Please go through the listing below and switch every "difference" to "gap", changing nothing else. Leave the pictures out of your version.
Provided entries: Begin
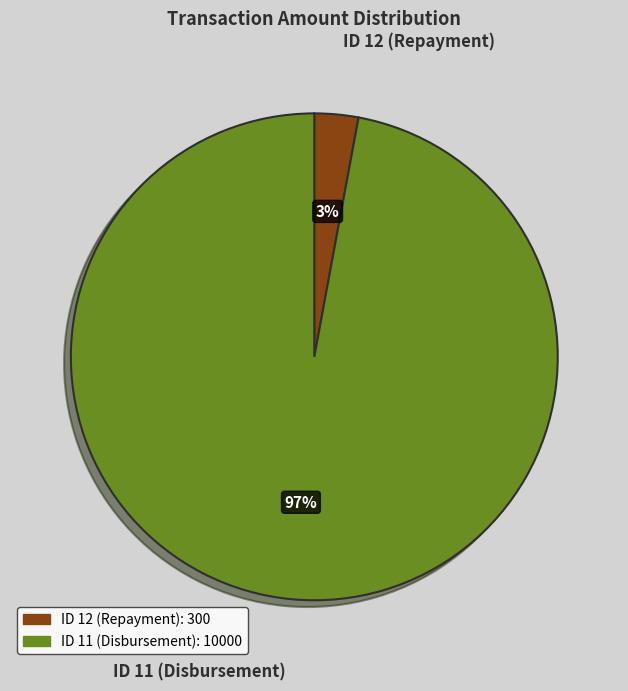

Which has a higher value, ID 11 (Disbursement) or ID 12 (Repayment)?

ID 11 (Disbursement)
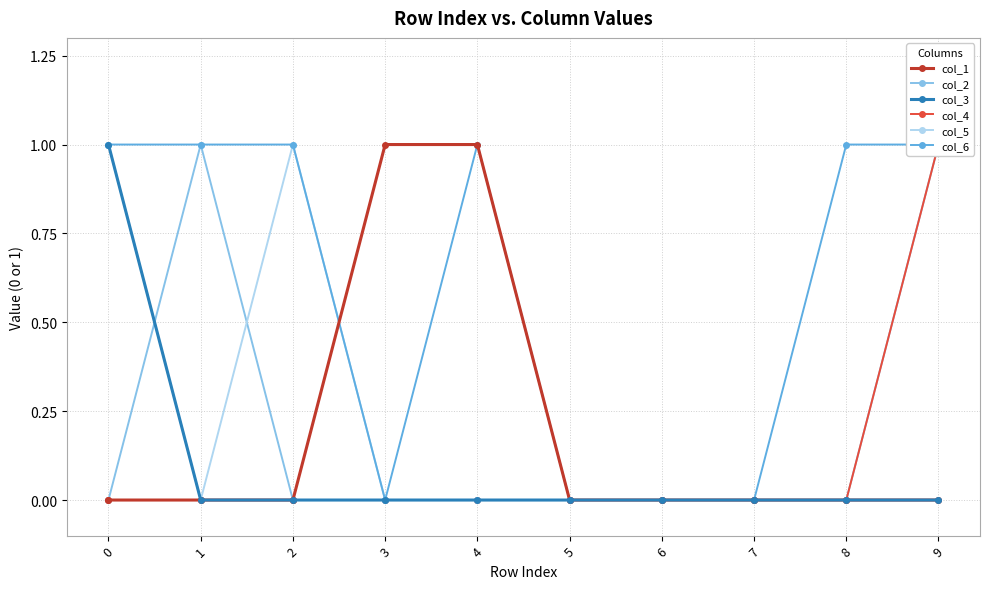

How many values in the col_5 series exceed 0?

2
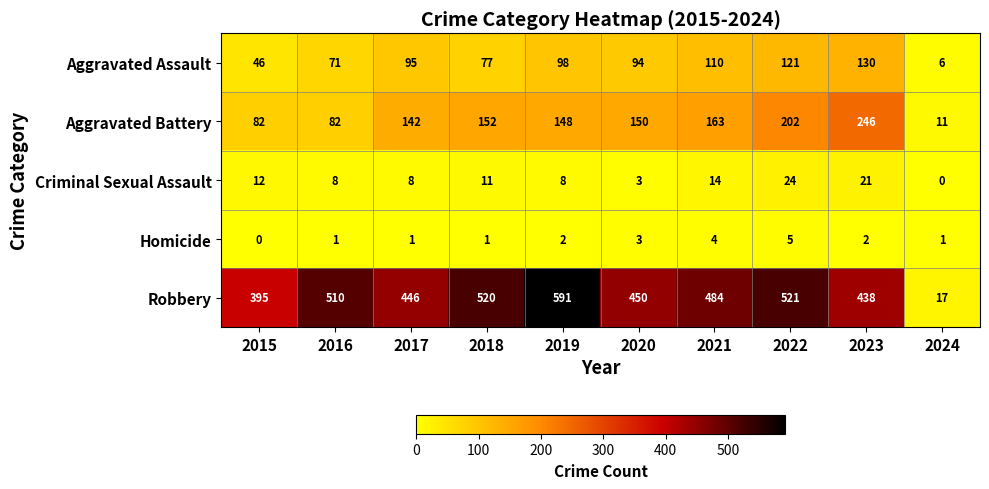

What is the difference between the Criminal Sexual Assault values at 2015 and 2024?

12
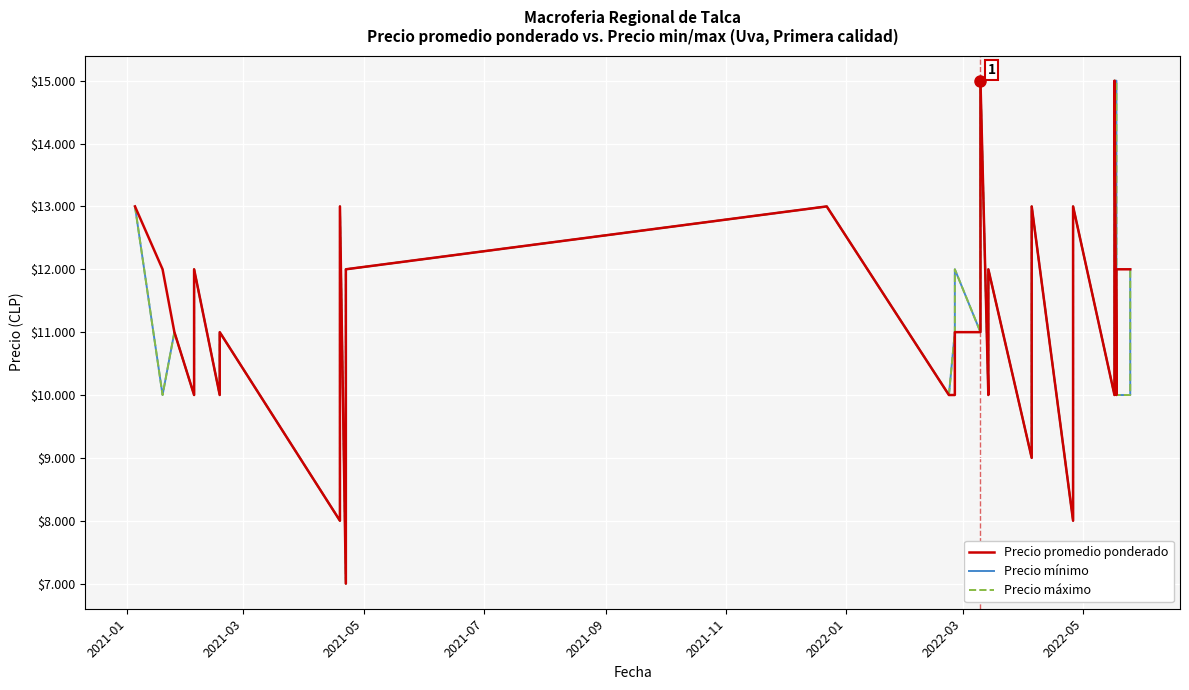

List the series in order of their overall mean, lowest first.

Precio promedio ponderado, Precio mínimo, Precio máximo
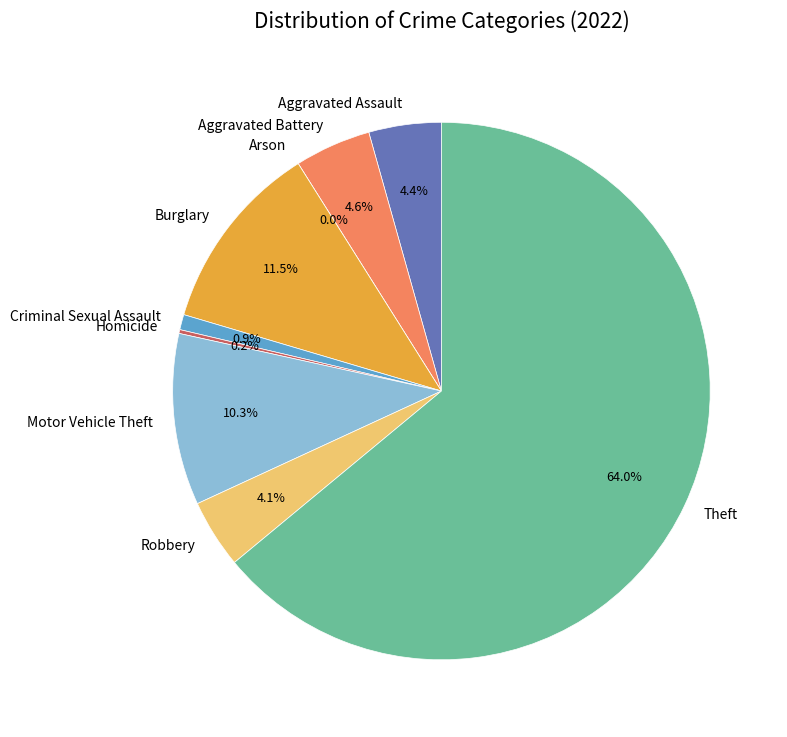

Rank the categories by value from lowest to highest.

Arson, Homicide, Criminal Sexual Assault, Robbery, Aggravated Assault, Aggravated Battery, Motor Vehicle Theft, Burglary, Theft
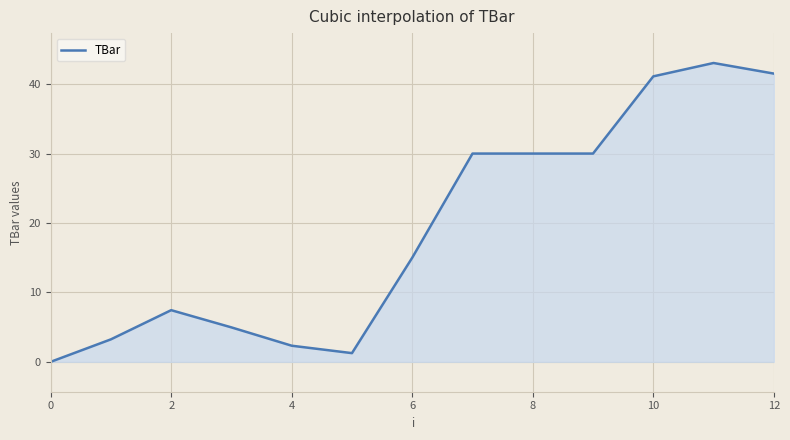

What is the difference between the maximum and minimum values?

43.0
Provided entries: End
#### Output of the task:
Which has a higher value, ID 11 (Disbursement) or ID 12 (Repayment)?

ID 11 (Disbursement)

How many values in the col_5 series exceed 0?

2

What is the gap between the Criminal Sexual Assault values at 2015 and 2024?

12

List the series in order of their overall mean, lowest first.

Precio promedio ponderado, Precio mínimo, Precio máximo

Rank the categories by value from lowest to highest.

Arson, Homicide, Criminal Sexual Assault, Robbery, Aggravated Assault, Aggravated Battery, Motor Vehicle Theft, Burglary, Theft

What is the gap between the maximum and minimum values?

43.0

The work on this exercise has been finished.